Stata is a general-purpose statistical package for researchers of all disciplines.

Stata is easy to use

  • Stata has a full GUI with over 700 dialogs providing point-and-click access to Stata's commands.
  • Stata has a simple, consistent command syntax and may be used either as a point-and-click GUI application or as a command-driven application.
  • Here's how you do an OLS regression:

. regress mvalue gender age income educ1-educ6

  • Most commands have the same syntax - whether the command fits a model, produces descriptive statistics, or performs a data-management task:

. logit outcome gender status exp if age>39
. graph income educ if state=="Texas"
. drop if select > 10

. by gender: tab case exposure
. by agegrp: summarize income yrswk

Stata is fast

  • An OLS regression (regress command) takes 0.05 seconds with 10,000 observations and 10 covariates. Change the command to logit (maximum-likelihood logistic regression), and it still takes less than 0.09 seconds to estimate 11 coefficients (10 covariates) on 10,000 observations.
  • Increase the number of observations to 100,000. The linear regression takes 0.34 seconds, and the logistic regression takes 0.65 seconds.
  • Now increase the number of observations to 1,000,000. The OLS regression takes only 3.35 seconds, and the logistic regression takes just 6.57 seconds.

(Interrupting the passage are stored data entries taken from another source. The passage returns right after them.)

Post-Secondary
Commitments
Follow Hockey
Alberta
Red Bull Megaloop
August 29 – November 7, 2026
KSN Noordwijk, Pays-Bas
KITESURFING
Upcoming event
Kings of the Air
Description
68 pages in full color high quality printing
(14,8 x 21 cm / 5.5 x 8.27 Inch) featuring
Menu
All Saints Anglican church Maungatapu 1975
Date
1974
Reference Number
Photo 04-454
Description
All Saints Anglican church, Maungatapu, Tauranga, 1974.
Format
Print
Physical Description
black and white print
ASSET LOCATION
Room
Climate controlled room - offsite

Note: All timings were performed on a 2.8 GHz P4 running Intercooled Stata for Windows.

Data management is one of Stata's strengths

  • With a handful of basic commands, you can perform just about any data-management task or data transformation.
  • Here's how you match-merge two datasets, merging newdata onto the current dataset matching on the variable id:

. merge id using newdata

  • Here's how you create a lagged variable:

. sort year
. gen ylag = y[_n-1]

  • Here's how you create a lagged variable for each subject's data:

. sort subject year
. by subject: gen ylag = y[_n-1]

  • Stata has a spreadsheet editor , which you can use to enter, change, or view data. The editor also has a protected mode to prevent accidental changes to your data.

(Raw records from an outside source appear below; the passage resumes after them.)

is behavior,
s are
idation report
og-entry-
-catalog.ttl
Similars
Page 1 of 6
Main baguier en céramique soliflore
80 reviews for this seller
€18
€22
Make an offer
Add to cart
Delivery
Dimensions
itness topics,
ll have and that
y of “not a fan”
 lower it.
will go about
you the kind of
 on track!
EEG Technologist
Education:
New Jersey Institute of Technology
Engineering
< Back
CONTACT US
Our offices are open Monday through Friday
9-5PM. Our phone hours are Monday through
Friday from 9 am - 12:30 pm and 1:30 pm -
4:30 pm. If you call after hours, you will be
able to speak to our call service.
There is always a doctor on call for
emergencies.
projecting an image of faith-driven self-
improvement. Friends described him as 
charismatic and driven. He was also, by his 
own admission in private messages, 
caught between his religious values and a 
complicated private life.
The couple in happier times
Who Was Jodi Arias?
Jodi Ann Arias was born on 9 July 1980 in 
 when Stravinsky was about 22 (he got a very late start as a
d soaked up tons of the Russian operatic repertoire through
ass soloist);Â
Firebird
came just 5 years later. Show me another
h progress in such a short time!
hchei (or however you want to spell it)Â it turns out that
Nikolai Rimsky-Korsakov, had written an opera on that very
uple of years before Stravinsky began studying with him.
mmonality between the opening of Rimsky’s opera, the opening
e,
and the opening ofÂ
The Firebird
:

Stata handles large datasets

  • Stata/SE can perform analyses on datasets with up to 32,767 variables and more than 2,000,000,000 observations.

Stata is designed for researchers who must be able to document their analyses

  • Stata can be used interactively and in batch mode.
  • Log files of interactive sections can be rerun as batch files. This makes it easy to duplicate analyses and to document fully your data-management steps.
  • Log files even contain a record of changes done interactively in the spreadsheet editor!

Stata is extensible

  • Stata is completely programmable.
  • In addition, Stata has its own matrix-programming language.
  • Users write and exchange new Stata commands that are used just like official commands.